A Kettle of Kites

Adult White-tailed Kite perched high in an Ash tree looking into the grassy meadow below.

Juvenile White-tailed Kite flying in Kettle with others.
At least 5 Kites in the Ash tree next to another Ash with 5 or 6 more Kites.

A juvenile Kite busy crying for food while the rest of the group is “kiting” and making lots of shrills, whistles, and “keep-keep-keep” sounds.

Around mid-August one of our small and graceful raptors, the White-Tailed Kite, Elanus leucurus, fills the air with its ‘plee-wit, plee-wit’ warning call or its ‘keep-keep-keep’ whistles. It is mainly white underneath and can be mistaken for a gull due to its black wingtips and shoulders. It gets its name from its white tail and its fluttering behavior called ‘kiting.’ This year appears to be a very good year for our Kites nesting on the mitigation lands. There were at least four pairs from the south end to the north end that each successfully raised two young. A great visual of this was when a few days ago on the north end of the valley, the trees were suddenly full of White-tailed Kites. When I counted them, there were sixteen! It was a beautiful display, with adults flying high into the sky and fluttering down to the treetops while the juvenile birds tried out their aerial skills. All would land in the trees and make lots of noise and then one by one take off into the air to soar and flutter like kites. It looked like a dance of angels!

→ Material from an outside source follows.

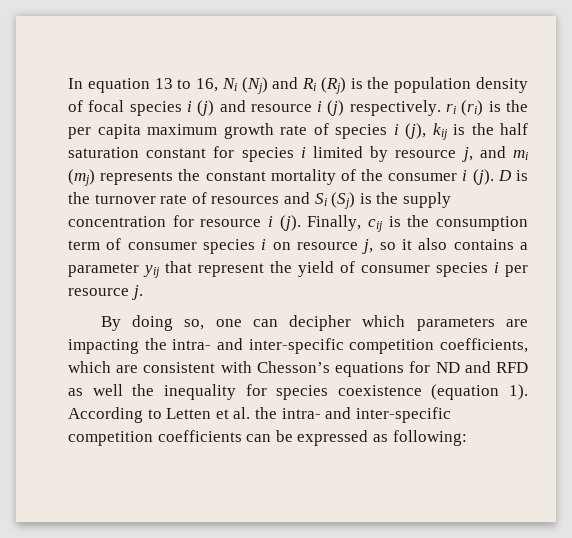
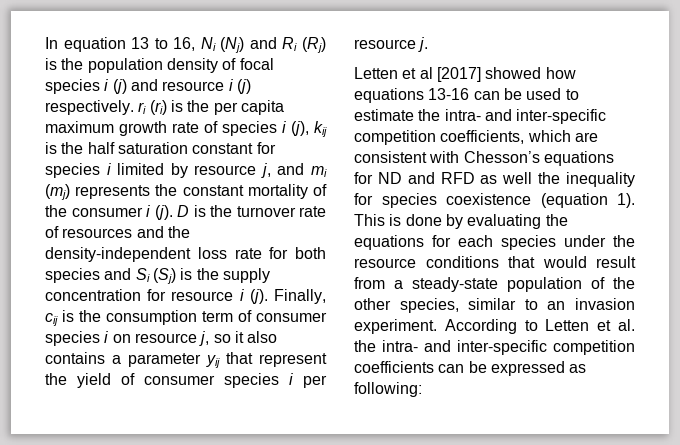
(310, 198) none -> [167,226,190,238] [45,247,326,262] [45,268,132,283] the density-independent loss rate for both species and
[100,315,528,331] [68,339,139,354] By doing so, one can decipher which parameters are impacting -> [354,67,576,82] [354,88,579,103] [354,109,414,121] Letten et al [2017] showed how equations 13-16 can be used to estimate
(528, 392) none -> [354,214,568,229] [354,235,635,250] [354,256,636,268] [354,277,635,292] [354,298,635,313] [354,319,437,334] This is done by evaluating the equations for each species under the resource conditions that would result from a steady-state population of the other species, similar to an invasion experiment.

I read recently that Kites are social birds outside of the breeding season, and that they often roost communally, sometimes in groups of up to 100! Watching these 16, I imagined what that would be like, extraordinarily fantastic for sure.

It was once thought that White-tailed Kites only ate voles but now it is known that they eat many types of rodents including rabbits, shrews, gophers, and rats. As with many birds of prey, or raptors, they will also eat birds, insects, lizards, snakes, and frogs.

White-tailed Kites form pair bonds that last only during the breeding season.  Both the male and female help to build a small nest in a treetop which will be reused year after year. This sounds a bit tricky but maybe one half of the old pair decides the nest is hers or his? In a valley as small as ours, the pairs either recycle their partners or new partners are found from other Kite populations coming in from other territories. Kites are mostly resident birds with no regular migration, but they do wander widely. They are found throughout the Americas with California and Texas having the highest numbers in North America. Since they prefer to hunt grasslands, riparian valleys, marshes, and shrublands, our Little Lake Valley is the perfect habitat for the graceful White-tailed Kite. Each day, no matter where I am walking on the mitigation land, there are always Kites to watch and thrill the senses.